◆ WRITTEN INSTRUCTION 1 ◆
Return the records below, line for line and unchanged, from their first line through the line that contains "name author: Corner", with both of those lines included.

◆ DOCUMENT TEXT ◆
# # # # #
Building Blocks: Case Law Update

Introduction

The idea of sitting and reading a judgment in a case is not everyone's cup of tea. But case law shouldn't be overlooked. Amongst other things, cases set precedents, help us to understand and interpret legislation and wording used in agreements. It should be understood that the guidance given in judgments doesn't just help us when in the midst of a case to support or discredit an argument, but, arguably more importantly, help parties entering into a contract to understand what is meant by the particular terminology they want to use.

In this paper, I have explored the judgments handed down over the last year and sought to interpret them as guidance. I also dedicate some time to the Adjudication cases that have been referred to the TCC to examine the particular objections made to Adjudicator's decisions and the grounds that they have been made and the more creative arguments that have been used in order to delay enforcement of Adjudicator's decisions.
# # # # #
◆ RECORDS ◆
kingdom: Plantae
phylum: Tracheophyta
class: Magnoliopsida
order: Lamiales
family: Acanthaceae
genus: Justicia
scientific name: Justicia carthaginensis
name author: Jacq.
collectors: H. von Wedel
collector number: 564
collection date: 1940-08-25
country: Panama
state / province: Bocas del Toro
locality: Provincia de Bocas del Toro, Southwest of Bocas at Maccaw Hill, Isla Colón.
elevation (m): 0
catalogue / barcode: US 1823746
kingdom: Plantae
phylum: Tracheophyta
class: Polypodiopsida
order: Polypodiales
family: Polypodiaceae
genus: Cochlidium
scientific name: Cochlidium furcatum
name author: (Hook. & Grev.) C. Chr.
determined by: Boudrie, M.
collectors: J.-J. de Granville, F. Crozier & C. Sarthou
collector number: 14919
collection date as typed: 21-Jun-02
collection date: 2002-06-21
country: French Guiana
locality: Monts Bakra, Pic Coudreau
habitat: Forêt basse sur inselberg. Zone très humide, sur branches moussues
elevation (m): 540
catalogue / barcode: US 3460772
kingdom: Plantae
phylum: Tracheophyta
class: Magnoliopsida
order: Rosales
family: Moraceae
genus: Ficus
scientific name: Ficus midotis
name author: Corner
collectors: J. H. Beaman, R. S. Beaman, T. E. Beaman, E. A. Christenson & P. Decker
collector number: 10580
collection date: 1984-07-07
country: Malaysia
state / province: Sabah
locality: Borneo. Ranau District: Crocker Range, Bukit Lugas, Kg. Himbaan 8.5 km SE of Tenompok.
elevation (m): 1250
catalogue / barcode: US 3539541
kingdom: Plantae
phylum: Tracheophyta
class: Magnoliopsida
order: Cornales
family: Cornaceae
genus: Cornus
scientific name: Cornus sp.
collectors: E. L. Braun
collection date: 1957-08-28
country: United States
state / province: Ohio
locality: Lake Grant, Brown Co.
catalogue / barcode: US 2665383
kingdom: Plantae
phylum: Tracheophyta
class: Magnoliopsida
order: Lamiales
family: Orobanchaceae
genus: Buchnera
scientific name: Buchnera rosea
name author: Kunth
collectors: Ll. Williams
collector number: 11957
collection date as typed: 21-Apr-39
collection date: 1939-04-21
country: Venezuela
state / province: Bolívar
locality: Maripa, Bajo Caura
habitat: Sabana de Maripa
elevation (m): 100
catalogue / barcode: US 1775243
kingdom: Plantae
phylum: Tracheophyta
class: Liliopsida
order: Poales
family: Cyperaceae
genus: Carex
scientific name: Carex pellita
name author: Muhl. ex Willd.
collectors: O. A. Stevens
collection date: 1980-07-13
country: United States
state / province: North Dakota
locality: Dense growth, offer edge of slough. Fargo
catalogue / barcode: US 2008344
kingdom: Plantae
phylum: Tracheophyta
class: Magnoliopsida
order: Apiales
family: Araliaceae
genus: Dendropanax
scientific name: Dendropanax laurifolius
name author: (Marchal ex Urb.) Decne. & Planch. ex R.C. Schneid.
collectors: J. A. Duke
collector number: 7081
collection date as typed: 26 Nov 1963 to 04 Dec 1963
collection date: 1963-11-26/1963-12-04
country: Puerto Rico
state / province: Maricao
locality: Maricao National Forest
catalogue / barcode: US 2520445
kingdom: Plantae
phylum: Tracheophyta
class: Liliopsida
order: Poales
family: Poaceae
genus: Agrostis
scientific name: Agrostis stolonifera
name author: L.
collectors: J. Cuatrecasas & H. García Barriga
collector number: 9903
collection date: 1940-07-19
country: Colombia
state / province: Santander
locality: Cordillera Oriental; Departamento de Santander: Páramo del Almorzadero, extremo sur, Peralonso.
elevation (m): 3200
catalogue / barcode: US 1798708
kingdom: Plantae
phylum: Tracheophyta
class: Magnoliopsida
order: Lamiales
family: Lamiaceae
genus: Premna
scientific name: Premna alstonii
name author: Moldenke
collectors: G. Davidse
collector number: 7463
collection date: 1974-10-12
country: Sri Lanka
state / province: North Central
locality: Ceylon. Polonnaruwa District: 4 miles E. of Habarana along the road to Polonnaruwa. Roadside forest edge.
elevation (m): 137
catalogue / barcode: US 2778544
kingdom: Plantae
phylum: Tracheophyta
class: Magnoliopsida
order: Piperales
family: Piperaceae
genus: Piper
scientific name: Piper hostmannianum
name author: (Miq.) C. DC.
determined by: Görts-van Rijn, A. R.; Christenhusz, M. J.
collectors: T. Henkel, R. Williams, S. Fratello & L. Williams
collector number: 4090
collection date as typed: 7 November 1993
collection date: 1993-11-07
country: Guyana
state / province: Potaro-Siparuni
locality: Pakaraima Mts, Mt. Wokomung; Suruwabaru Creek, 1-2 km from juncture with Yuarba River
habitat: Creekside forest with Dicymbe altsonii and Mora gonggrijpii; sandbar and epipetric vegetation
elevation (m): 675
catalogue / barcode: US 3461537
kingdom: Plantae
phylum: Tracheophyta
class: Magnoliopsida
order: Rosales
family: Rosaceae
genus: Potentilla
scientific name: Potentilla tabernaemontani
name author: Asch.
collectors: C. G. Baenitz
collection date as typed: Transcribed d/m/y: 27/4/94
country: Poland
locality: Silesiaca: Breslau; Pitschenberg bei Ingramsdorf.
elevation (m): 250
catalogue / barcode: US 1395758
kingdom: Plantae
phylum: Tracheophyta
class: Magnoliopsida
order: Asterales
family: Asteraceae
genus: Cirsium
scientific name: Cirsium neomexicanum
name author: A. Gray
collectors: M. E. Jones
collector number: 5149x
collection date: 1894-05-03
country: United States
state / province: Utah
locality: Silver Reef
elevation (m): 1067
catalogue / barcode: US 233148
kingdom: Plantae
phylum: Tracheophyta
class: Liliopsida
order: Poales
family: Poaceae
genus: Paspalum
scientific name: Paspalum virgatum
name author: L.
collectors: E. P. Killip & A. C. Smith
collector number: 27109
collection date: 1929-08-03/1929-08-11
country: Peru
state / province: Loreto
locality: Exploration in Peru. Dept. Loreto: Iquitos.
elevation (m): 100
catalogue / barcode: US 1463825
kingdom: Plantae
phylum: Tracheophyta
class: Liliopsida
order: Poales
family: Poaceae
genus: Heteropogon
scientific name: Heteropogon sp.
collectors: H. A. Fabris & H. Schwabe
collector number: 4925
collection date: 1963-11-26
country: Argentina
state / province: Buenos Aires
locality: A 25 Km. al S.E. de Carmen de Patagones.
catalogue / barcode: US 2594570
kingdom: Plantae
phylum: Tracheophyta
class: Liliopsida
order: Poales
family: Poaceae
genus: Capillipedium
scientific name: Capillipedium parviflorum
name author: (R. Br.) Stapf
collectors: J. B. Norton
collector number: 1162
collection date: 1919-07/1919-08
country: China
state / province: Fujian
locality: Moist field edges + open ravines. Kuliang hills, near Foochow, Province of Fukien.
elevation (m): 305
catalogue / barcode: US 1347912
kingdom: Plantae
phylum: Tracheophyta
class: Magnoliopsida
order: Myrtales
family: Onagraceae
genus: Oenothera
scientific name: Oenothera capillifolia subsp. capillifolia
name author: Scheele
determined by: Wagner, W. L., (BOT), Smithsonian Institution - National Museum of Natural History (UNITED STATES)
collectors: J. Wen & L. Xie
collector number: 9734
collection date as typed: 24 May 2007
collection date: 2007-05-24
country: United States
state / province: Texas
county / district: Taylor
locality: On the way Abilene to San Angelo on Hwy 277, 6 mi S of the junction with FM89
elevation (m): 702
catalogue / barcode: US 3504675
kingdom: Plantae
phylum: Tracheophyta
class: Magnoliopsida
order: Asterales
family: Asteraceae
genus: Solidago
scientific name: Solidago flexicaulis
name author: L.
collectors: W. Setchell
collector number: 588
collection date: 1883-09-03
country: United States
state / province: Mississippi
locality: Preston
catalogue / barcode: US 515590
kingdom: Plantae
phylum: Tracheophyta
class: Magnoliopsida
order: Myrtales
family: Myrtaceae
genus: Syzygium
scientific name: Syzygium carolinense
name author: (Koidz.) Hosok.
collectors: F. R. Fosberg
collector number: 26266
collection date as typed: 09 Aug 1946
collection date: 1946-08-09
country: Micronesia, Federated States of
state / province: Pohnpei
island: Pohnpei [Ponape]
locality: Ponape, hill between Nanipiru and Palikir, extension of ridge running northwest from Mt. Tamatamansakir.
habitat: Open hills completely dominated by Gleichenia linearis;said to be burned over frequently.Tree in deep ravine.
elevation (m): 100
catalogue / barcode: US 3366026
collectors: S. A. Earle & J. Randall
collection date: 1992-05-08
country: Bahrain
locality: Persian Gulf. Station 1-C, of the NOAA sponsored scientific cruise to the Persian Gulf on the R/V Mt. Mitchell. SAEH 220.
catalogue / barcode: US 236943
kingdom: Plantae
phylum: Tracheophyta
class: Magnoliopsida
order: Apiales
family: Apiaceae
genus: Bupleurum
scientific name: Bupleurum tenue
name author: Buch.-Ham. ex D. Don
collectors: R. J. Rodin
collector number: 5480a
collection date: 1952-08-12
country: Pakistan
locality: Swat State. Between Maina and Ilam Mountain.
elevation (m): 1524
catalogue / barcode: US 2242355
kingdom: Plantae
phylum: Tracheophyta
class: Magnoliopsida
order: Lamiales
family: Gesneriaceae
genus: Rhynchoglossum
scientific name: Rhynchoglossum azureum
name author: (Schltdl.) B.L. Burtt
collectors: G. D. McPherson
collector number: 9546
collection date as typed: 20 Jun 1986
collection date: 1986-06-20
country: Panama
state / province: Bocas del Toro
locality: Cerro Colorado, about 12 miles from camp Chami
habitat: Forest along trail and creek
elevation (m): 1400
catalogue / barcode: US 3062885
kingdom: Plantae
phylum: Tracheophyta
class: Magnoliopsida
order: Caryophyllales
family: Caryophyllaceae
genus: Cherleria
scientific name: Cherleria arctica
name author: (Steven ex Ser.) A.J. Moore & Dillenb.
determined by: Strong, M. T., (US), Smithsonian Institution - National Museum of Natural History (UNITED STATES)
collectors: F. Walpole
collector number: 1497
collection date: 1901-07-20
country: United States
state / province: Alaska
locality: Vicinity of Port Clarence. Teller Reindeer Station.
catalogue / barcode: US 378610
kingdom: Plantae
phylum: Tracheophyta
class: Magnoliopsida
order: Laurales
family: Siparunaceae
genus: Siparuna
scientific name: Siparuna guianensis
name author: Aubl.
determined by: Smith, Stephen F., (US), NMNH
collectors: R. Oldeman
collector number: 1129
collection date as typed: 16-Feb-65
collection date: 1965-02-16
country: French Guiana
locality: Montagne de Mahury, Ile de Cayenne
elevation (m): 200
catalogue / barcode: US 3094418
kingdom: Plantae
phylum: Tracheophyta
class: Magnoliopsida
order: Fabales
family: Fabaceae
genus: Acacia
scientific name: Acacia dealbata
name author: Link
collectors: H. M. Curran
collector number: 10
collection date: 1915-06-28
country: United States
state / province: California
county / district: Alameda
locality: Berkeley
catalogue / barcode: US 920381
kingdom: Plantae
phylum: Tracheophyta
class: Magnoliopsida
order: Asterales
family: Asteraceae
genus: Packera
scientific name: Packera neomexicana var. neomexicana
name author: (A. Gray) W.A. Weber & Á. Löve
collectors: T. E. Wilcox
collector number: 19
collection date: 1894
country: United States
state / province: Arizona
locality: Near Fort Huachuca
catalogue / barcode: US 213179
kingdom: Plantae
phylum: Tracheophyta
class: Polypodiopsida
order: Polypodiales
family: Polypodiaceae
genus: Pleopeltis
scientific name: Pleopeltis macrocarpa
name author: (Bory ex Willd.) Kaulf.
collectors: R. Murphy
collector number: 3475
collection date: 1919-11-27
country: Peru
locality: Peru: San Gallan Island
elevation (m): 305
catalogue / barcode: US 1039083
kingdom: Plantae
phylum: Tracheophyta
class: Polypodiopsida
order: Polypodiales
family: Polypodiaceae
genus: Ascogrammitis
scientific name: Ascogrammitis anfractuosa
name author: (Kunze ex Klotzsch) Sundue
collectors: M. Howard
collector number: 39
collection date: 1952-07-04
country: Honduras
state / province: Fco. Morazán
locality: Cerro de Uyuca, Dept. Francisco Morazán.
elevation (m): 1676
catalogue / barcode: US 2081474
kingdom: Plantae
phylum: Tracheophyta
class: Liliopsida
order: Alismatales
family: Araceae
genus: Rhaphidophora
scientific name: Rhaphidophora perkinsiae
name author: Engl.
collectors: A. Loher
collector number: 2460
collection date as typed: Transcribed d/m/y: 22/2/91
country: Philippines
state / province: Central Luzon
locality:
# # # # #
◆ WRITTEN INSTRUCTION 2 ◆
Retype the case law update above word for word, starting at the words "In this paper, I" and ending after the words "of Adjudicator's decisions.".

◆ FULL OUTPUT 1 ◆
kingdom: Plantae
phylum: Tracheophyta
class: Magnoliopsida
order: Lamiales
family: Acanthaceae
genus: Justicia
scientific name: Justicia carthaginensis
name author: Jacq.
collectors: H. von Wedel
collector number: 564
collection date: 1940-08-25
country: Panama
state / province: Bocas del Toro
locality: Provincia de Bocas del Toro, Southwest of Bocas at Maccaw Hill, Isla Colón.
elevation (m): 0
catalogue / barcode: US 1823746
kingdom: Plantae
phylum: Tracheophyta
class: Polypodiopsida
order: Polypodiales
family: Polypodiaceae
genus: Cochlidium
scientific name: Cochlidium furcatum
name author: (Hook. & Grev.) C. Chr.
determined by: Boudrie, M.
collectors: J.-J. de Granville, F. Crozier & C. Sarthou
collector number: 14919
collection date as typed: 21-Jun-02
collection date: 2002-06-21
country: French Guiana
locality: Monts Bakra, Pic Coudreau
habitat: Forêt basse sur inselberg. Zone très humide, sur branches moussues
elevation (m): 540
catalogue / barcode: US 3460772
kingdom: Plantae
phylum: Tracheophyta
class: Magnoliopsida
order: Rosales
family: Moraceae
genus: Ficus
scientific name: Ficus midotis
name author: Corner

◆ FULL OUTPUT 2 ◆
In this paper, I have explored the judgments handed down over the last year and sought to interpret them as guidance. I also dedicate some time to the Adjudication cases that have been referred to the TCC to examine the particular objections made to Adjudicator's decisions and the grounds that they have been made and the more creative arguments that have been used in order to delay enforcement of Adjudicator's decisions.